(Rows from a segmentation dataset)
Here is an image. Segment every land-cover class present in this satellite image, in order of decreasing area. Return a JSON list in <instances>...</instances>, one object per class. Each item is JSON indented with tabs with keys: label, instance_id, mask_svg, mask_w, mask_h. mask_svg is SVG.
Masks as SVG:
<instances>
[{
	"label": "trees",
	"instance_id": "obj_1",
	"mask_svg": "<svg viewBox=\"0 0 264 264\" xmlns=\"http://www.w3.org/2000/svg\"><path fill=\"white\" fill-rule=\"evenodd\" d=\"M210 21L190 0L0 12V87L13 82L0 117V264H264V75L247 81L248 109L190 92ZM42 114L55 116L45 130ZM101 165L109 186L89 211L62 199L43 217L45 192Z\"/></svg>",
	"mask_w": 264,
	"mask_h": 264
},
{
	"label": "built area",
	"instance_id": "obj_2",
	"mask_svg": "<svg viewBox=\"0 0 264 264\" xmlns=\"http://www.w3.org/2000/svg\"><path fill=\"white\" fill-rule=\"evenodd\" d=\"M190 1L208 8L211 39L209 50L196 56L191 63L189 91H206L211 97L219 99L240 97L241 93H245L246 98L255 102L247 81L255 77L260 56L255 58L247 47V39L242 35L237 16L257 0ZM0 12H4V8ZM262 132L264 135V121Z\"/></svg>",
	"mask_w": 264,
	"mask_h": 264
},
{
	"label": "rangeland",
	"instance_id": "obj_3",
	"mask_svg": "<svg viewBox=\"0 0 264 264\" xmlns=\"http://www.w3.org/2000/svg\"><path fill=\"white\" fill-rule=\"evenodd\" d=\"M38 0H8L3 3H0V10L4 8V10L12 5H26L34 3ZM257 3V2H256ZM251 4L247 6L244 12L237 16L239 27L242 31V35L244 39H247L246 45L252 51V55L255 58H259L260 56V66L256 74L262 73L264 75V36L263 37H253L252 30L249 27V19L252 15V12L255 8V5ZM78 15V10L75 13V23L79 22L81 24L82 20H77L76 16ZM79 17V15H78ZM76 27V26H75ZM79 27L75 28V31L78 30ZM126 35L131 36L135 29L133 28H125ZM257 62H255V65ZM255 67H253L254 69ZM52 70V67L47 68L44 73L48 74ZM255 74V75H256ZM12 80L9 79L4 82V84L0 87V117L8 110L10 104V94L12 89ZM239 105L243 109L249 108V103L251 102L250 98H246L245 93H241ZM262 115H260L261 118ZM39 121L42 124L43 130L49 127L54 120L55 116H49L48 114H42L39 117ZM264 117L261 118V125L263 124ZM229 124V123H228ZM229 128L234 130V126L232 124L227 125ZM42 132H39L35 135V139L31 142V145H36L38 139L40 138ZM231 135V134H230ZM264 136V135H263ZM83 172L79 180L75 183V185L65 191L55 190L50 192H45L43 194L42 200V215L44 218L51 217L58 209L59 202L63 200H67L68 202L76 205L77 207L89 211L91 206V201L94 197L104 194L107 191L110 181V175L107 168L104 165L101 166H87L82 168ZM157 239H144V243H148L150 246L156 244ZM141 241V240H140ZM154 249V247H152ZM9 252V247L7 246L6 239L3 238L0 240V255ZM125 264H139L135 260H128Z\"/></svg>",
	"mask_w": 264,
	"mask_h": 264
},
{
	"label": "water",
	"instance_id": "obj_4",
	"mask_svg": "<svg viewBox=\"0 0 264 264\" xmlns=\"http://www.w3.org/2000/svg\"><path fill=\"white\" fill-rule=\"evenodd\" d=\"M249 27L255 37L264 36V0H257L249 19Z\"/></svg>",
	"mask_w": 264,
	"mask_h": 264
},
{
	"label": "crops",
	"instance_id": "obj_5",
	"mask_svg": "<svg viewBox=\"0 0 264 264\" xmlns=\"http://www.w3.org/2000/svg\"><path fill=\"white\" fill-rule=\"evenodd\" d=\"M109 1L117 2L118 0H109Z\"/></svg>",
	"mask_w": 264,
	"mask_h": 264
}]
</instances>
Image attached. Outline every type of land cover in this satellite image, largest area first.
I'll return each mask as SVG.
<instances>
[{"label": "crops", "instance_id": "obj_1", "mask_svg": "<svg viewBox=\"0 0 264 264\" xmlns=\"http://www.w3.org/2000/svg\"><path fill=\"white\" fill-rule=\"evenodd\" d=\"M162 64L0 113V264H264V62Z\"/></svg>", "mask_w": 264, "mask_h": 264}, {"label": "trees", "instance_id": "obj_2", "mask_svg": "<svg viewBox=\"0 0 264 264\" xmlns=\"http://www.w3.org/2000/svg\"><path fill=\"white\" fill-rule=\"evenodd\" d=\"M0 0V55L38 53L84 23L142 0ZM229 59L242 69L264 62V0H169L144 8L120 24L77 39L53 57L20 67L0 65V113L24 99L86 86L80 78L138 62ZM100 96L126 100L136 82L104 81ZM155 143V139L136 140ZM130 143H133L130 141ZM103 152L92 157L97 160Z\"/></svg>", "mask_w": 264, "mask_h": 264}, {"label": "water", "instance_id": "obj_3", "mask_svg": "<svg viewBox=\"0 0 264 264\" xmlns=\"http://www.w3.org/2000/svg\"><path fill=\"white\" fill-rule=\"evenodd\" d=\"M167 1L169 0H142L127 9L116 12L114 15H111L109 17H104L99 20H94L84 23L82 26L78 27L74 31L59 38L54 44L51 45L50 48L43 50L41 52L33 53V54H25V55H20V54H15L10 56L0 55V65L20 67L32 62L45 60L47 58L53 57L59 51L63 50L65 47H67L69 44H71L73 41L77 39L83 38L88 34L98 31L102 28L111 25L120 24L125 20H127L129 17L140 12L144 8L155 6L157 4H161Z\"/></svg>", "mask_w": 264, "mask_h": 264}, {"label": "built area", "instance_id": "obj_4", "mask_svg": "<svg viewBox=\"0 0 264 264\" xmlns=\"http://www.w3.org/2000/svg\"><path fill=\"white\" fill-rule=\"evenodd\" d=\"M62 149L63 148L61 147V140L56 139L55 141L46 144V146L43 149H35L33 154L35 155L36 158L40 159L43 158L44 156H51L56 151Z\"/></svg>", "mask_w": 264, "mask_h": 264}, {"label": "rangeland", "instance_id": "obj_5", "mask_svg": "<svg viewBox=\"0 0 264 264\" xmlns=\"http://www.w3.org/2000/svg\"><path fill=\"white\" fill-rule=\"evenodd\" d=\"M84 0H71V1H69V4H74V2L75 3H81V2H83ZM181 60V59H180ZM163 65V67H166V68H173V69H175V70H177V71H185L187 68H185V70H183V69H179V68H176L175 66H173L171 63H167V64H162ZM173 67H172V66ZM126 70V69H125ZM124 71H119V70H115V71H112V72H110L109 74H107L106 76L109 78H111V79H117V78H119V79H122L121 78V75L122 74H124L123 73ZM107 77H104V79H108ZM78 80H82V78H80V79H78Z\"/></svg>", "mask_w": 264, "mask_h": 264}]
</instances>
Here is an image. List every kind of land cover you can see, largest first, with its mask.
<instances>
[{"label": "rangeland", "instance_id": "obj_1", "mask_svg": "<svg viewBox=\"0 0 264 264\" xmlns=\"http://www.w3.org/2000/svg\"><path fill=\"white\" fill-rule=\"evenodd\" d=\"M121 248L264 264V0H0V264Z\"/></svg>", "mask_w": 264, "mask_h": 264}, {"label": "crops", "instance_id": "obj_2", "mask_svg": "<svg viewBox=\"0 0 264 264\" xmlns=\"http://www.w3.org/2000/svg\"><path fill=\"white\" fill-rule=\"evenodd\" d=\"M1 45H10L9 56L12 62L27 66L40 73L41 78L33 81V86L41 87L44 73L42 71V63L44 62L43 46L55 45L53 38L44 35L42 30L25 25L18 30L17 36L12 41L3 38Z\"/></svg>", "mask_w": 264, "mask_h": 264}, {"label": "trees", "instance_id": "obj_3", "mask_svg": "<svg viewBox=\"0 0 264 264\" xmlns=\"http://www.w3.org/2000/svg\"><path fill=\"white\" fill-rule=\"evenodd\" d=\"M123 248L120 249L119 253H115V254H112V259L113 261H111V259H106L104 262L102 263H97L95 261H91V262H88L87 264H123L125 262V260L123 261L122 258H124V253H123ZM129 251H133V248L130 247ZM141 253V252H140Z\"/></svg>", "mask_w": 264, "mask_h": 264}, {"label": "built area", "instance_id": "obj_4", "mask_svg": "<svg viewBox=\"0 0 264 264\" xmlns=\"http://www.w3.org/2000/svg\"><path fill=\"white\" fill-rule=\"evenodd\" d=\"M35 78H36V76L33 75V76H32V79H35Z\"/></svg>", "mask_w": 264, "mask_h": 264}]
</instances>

_Problem description_
Please pick out every line of the material above that contains the word "Here" and copy each one in full.

_The result_
Here is an image. Segment every land-cover class present in this satellite image, in order of decreasing area. Return a JSON list in <instances>...</instances>, one object per class. Each item is JSON indented with tabs with keys: label, instance_id, mask_svg, mask_w, mask_h. mask_svg is SVG.
Here is an image. List every kind of land cover you can see, largest first, with its mask.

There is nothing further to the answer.